*** Provided material ***

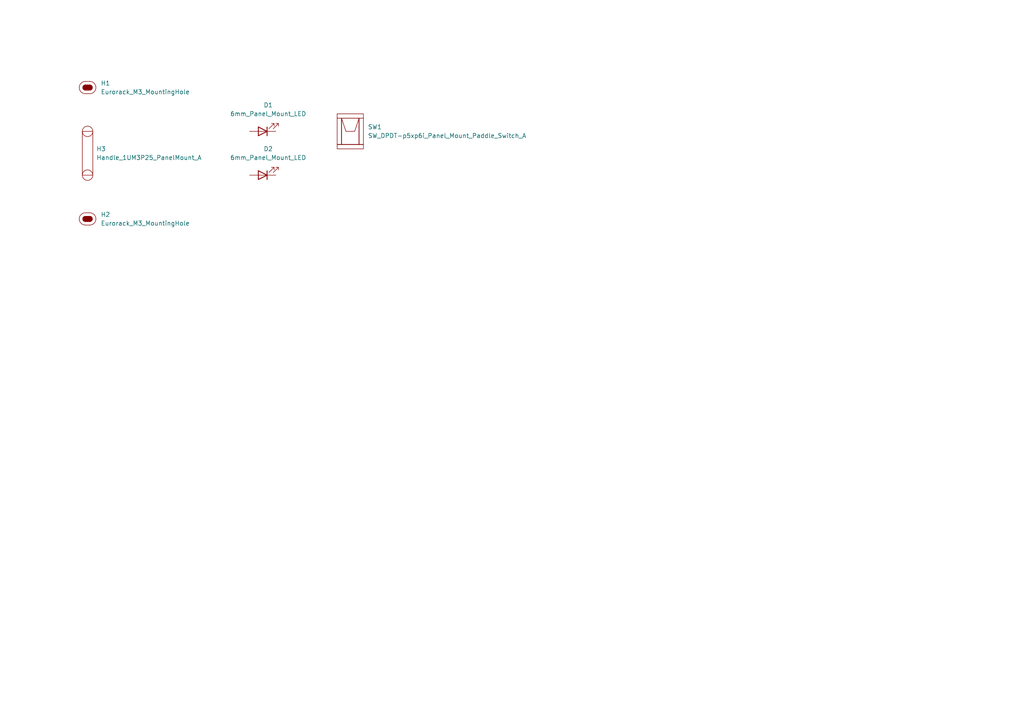
<source format=kicad_sch>
(kicad_sch
	(version 20250114)
	(generator "eeschema")
	(generator_version "9.0")
	(uuid "8b50e605-cf10-4588-a616-9655791a9376")
	(paper "A4")
	
	(symbol
		(lib_id "EXC:Eurorack_M3_MountingHole")
		(at 25.4 25.4 0)
		(unit 1)
		(exclude_from_sim no)
		(in_bom yes)
		(on_board yes)
		(dnp no)
		(fields_autoplaced yes)
		(uuid "23d5d21a-af5b-42ee-988f-281e350e0fe1")
		(property "Reference" "H1"
			(at 29.21 24.1299 0)
			(effects
				(font
					(size 1.27 1.27)
				)
				(justify left)
			)
		)
		(property "Value" "Eurorack_M3_MountingHole"
			(at 29.21 26.6699 0)
			(effects
				(font
					(size 1.27 1.27)
				)
				(justify left)
			)
		)
		(property "Footprint" "EXC:MountingHole_3.2mm_M3"
			(at 25.4 30.988 0)
			(effects
				(font
					(size 1.27 1.27)
				)
				(hide yes)
			)
		)
		(property "Datasheet" "~"
			(at 25.4 25.4 0)
			(effects
				(font
					(size 1.27 1.27)
				)
				(hide yes)
			)
		)
		(property "Description" "Mounting Hole without connection"
			(at 25.4 28.702 0)
			(effects
				(font
					(size 1.27 1.27)
				)
				(hide yes)
			)
		)
		(instances
			(project ""
				(path "/8b50e605-cf10-4588-a616-9655791a9376"
					(reference "H1")
					(unit 1)
				)
			)
		)
	)
	(symbol
		(lib_id "EXC:Handle_1UM3P25_A")
		(at 25.4 38.1 0)
		(unit 1)
		(exclude_from_sim no)
		(in_bom yes)
		(on_board yes)
		(dnp no)
		(fields_autoplaced yes)
		(uuid "5c008140-dbbe-4ff0-9b61-f2be5c1ab5f3")
		(property "Reference" "H3"
			(at 27.94 43.1799 0)
			(effects
				(font
					(size 1.27 1.27)
				)
				(justify left)
			)
		)
		(property "Value" "Handle_1UM3P25_PanelMount_A"
			(at 27.94 45.7199 0)
			(effects
				(font
					(size 1.27 1.27)
				)
				(justify left)
			)
		)
		(property "Footprint" "EXC:Handle_1UM3P25_A"
			(at 25.4 53.34 0)
			(effects
				(font
					(size 1.27 1.27)
				)
				(hide yes)
			)
		)
		(property "Datasheet" ""
			(at 25.4 38.1 0)
			(effects
				(font
					(size 1.27 1.27)
				)
				(hide yes)
			)
		)
		(property "Description" ""
			(at 25.4 38.1 0)
			(effects
				(font
					(size 1.27 1.27)
				)
				(hide yes)
			)
		)
		(instances
			(project ""
				(path "/8b50e605-cf10-4588-a616-9655791a9376"
					(reference "H3")
					(unit 1)
				)
			)
		)
	)
	(symbol
		(lib_id "EXC:6mm_Panel_Mount_LED")
		(at 76.2 50.8 0)
		(unit 1)
		(exclude_from_sim no)
		(in_bom yes)
		(on_board yes)
		(dnp no)
		(fields_autoplaced yes)
		(uuid "7bb3aa35-5fd9-49d6-837b-c7f597071ea2")
		(property "Reference" "D2"
			(at 77.7875 43.18 0)
			(effects
				(font
					(size 1.27 1.27)
				)
			)
		)
		(property "Value" "6mm_Panel_Mount_LED"
			(at 77.7875 45.72 0)
			(effects
				(font
					(size 1.27 1.27)
				)
			)
		)
		(property "Footprint" "EXC:6mm_Panel_Mount_LED"
			(at 76.2 52.832 0)
			(effects
				(font
					(size 1.27 1.27)
				)
				(hide yes)
			)
		)
		(property "Datasheet" "~"
			(at 76.2 50.8 0)
			(effects
				(font
					(size 1.27 1.27)
				)
				(hide yes)
			)
		)
		(property "Description" "Light emitting diode"
			(at 76.2 56.134 0)
			(effects
				(font
					(size 1.27 1.27)
				)
				(hide yes)
			)
		)
		(pin "1"
			(uuid "e12c616c-f3a1-45fe-9f92-2d0ed91d0fc9")
		)
		(pin "2"
			(uuid "f70fa842-3919-4f9d-8bef-2fbf26a827f1")
		)
		(instances
			(project "PaddleSwitch_wH_1U8HP1x1Bv2"
				(path "/8b50e605-cf10-4588-a616-9655791a9376"
					(reference "D2")
					(unit 1)
				)
			)
		)
	)
	(symbol
		(lib_id "EXC:SW_DPDT-p5xp6i_Panel_Mount_Paddle_Switch_A")
		(at 101.6 38.1 0)
		(unit 1)
		(exclude_from_sim no)
		(in_bom yes)
		(on_board yes)
		(dnp no)
		(fields_autoplaced yes)
		(uuid "87f1d9d7-eb55-4b73-8dd0-4772bff7e7da")
		(property "Reference" "SW1"
			(at 106.68 36.8299 0)
			(effects
				(font
					(size 1.27 1.27)
				)
				(justify left)
			)
		)
		(property "Value" "SW_DPDT-p5xp6i_Panel_Mount_Paddle_Switch_A"
			(at 106.68 39.3699 0)
			(effects
				(font
					(size 1.27 1.27)
				)
				(justify left)
			)
		)
		(property "Footprint" "EXC:SW_DPDT_p5xp6i_Panel_Mount_Paddle_Switch_A"
			(at 91.44 47.244 0)
			(effects
				(font
					(size 0.508 0.508)
				)
				(justify left)
				(hide yes)
			)
		)
		(property "Datasheet" "https://ae01.alicdn.com/kf/H1970d0d9a30c4d039488acb0367c7727Z.jpg"
			(at 91.44 49.276 0)
			(effects
				(font
					(size 0.508 0.508)
				)
				(justify left)
				(hide yes)
			)
		)
		(property "Description" "Dual Pole Dual-Throw (DPDT) 0.5\"x0.6\" panel-mount paddle switch"
			(at 91.44 45.974 0)
			(effects
				(font
					(size 0.508 0.508)
				)
				(justify left)
				(hide yes)
			)
		)
		(property "Source" "https://www.aliexpress.com/item/4000545485594.html"
			(at 91.44 48.26 0)
			(effects
				(font
					(size 0.508 0.508)
				)
				(justify left)
				(hide yes)
			)
		)
		(instances
			(project ""
				(path "/8b50e605-cf10-4588-a616-9655791a9376"
					(reference "SW1")
					(unit 1)
				)
			)
		)
	)
	(symbol
		(lib_id "EXC:Eurorack_M3_MountingHole")
		(at 25.4 63.5 0)
		(unit 1)
		(exclude_from_sim no)
		(in_bom yes)
		(on_board yes)
		(dnp no)
		(fields_autoplaced yes)
		(uuid "c51183e1-3d86-4df5-a2aa-55dcef4b5d6e")
		(property "Reference" "H2"
			(at 29.21 62.2299 0)
			(effects
				(font
					(size 1.27 1.27)
				)
				(justify left)
			)
		)
		(property "Value" "Eurorack_M3_MountingHole"
			(at 29.21 64.7699 0)
			(effects
				(font
					(size 1.27 1.27)
				)
				(justify left)
			)
		)
		(property "Footprint" "EXC:MountingHole_3.2mm_M3"
			(at 25.4 69.088 0)
			(effects
				(font
					(size 1.27 1.27)
				)
				(hide yes)
			)
		)
		(property "Datasheet" "~"
			(at 25.4 63.5 0)
			(effects
				(font
					(size 1.27 1.27)
				)
				(hide yes)
			)
		)
		(property "Description" "Mounting Hole without connection"
			(at 25.4 66.802 0)
			(effects
				(font
					(size 1.27 1.27)
				)
				(hide yes)
			)
		)
		(instances
			(project "PaddleSwitch_wH_1U8HP1x1Bv2"
				(path "/8b50e605-cf10-4588-a616-9655791a9376"
					(reference "H2")
					(unit 1)
				)
			)
		)
	)
	(symbol
		(lib_id "EXC:6mm_Panel_Mount_LED")
		(at 76.2 38.1 0)
		(unit 1)
		(exclude_from_sim no)
		(in_bom yes)
		(on_board yes)
		(dnp no)
		(fields_autoplaced yes)
		(uuid "ded81a6d-e508-4119-b934-78e19719c17c")
		(property "Reference" "D1"
			(at 77.7875 30.48 0)
			(effects
				(font
					(size 1.27 1.27)
				)
			)
		)
		(property "Value" "6mm_Panel_Mount_LED"
			(at 77.7875 33.02 0)
			(effects
				(font
					(size 1.27 1.27)
				)
			)
		)
		(property "Footprint" "EXC:6mm_Panel_Mount_LED"
			(at 76.2 40.132 0)
			(effects
				(font
					(size 1.27 1.27)
				)
				(hide yes)
			)
		)
		(property "Datasheet" "~"
			(at 76.2 38.1 0)
			(effects
				(font
					(size 1.27 1.27)
				)
				(hide yes)
			)
		)
		(property "Description" "Light emitting diode"
			(at 76.2 43.434 0)
			(effects
				(font
					(size 1.27 1.27)
				)
				(hide yes)
			)
		)
		(pin "1"
			(uuid "3afd89dc-8c29-4641-9d9e-ae9990042e33")
		)
		(pin "2"
			(uuid "5c8af35c-6611-4bdb-b738-5e84bdc8651a")
		)
		(instances
			(project ""
				(path "/8b50e605-cf10-4588-a616-9655791a9376"
					(reference "D1")
					(unit 1)
				)
			)
		)
	)
	(sheet_instances
		(path "/"
			(page "1")
		)
	)
	(embedded_fonts no)
)

</source>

*** End of Provided material ***

## Task brief
Take the line containing "(at 25.4 66.802 0)" as the start and the last line of the data as the end, and reproduce that range exactly.

## Exercise result
			(at 25.4 66.802 0)
			(effects
				(font
					(size 1.27 1.27)
				)
				(hide yes)
			)
		)
		(instances
			(project "PaddleSwitch_wH_1U8HP1x1Bv2"
				(path "/8b50e605-cf10-4588-a616-9655791a9376"
					(reference "H2")
					(unit 1)
				)
			)
		)
	)
	(symbol
		(lib_id "EXC:6mm_Panel_Mount_LED")
		(at 76.2 38.1 0)
		(unit 1)
		(exclude_from_sim no)
		(in_bom yes)
		(on_board yes)
		(dnp no)
		(fields_autoplaced yes)
		(uuid "ded81a6d-e508-4119-b934-78e19719c17c")
		(property "Reference" "D1"
			(at 77.7875 30.48 0)
			(effects
				(font
					(size 1.27 1.27)
				)
			)
		)
		(property "Value" "6mm_Panel_Mount_LED"
			(at 77.7875 33.02 0)
			(effects
				(font
					(size 1.27 1.27)
				)
			)
		)
		(property "Footprint" "EXC:6mm_Panel_Mount_LED"
			(at 76.2 40.132 0)
			(effects
				(font
					(size 1.27 1.27)
				)
				(hide yes)
			)
		)
		(property "Datasheet" "~"
			(at 76.2 38.1 0)
			(effects
				(font
					(size 1.27 1.27)
				)
				(hide yes)
			)
		)
		(property "Description" "Light emitting diode"
			(at 76.2 43.434 0)
			(effects
				(font
					(size 1.27 1.27)
				)
				(hide yes)
			)
		)
		(pin "1"
			(uuid "3afd89dc-8c29-4641-9d9e-ae9990042e33")
		)
		(pin "2"
			(uuid "5c8af35c-6611-4bdb-b738-5e84bdc8651a")
		)
		(instances
			(project ""
				(path "/8b50e605-cf10-4588-a616-9655791a9376"
					(reference "D1")
					(unit 1)
				)
			)
		)
	)
	(sheet_instances
		(path "/"
			(page "1")
		)
	)
	(embedded_fonts no)
)

</source>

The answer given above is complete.